Cafede geçirdiğimiz o güzel gün, senin ne kadar deli dolu ve hayat dolu biri olduğunu fark etmemi sağladı. Bunu daha yakından görmek için lunaparka gitmeyi teklif etmiştim, sen de tereddütsüz kabul etmiştin. Hatırlıyor musun, o gün dudağının kenarında kalan pamuk şekeri elimle almıştım. Utangaç bir gülümsemeyle karşılık vermiştin, o anı asla unutamam, sevgilim.
Senin doğum gününden bir hafta sonra iş için yanından ayrılmak zorunda kaldım. İlk kez senden uzağa gidiyordum, ama kalbimi İzmir’de, sende bıraktım. Uzaktan sevmeyi bilmeyen iki yürek, o günlerde sevgiyi yeniden öğrenmeye başladı.

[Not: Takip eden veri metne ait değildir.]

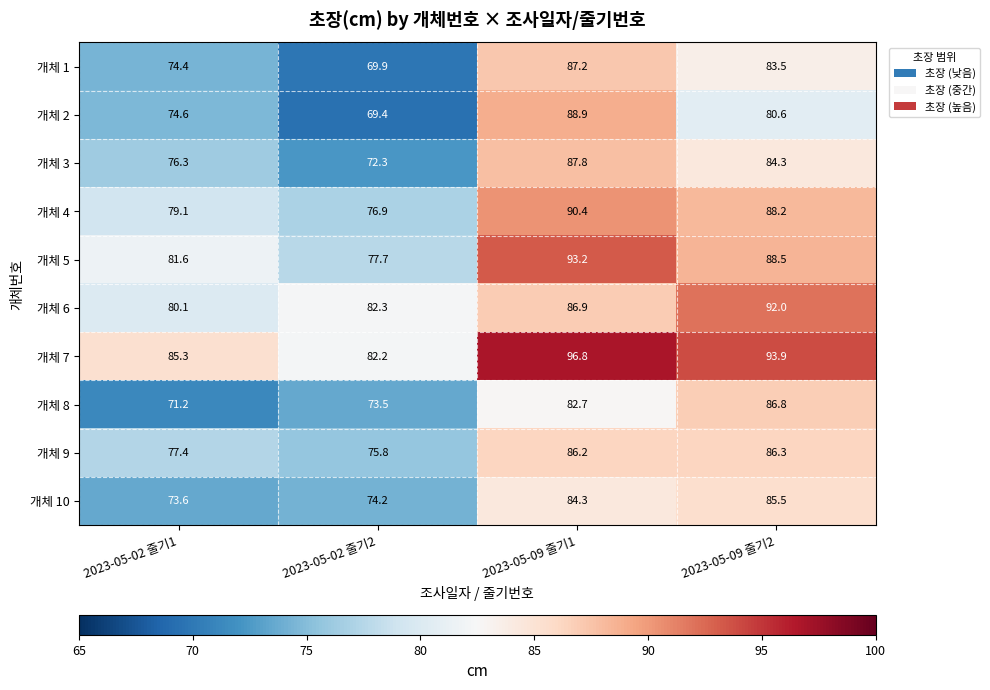

What is the difference between the second highest and minimum values in the 개체 10 series?

10.7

Antalya dönüşünde geçirdiğim kaza, hem seni hem beni derinden korkutmuştu. Seni bir daha göremeyecek olmanın düşüncesi, ölümden bile ağırdı. O gün sana duyduğum hasretle sarılışım hâlâ aklımda; sanki dünyadaki tüm acılar o kucakta silinmişti. Aralık, ayrılık ayı derler ama biz o soğuk ayda kavuşmanın sıcacık mutluluğunu yaşamıştık. O gün gözlerinde gördüğüm sevgiyi yeniden hissettim ve bir kez daha, sana ilk günkü gibi aşık oldum, sevgilim.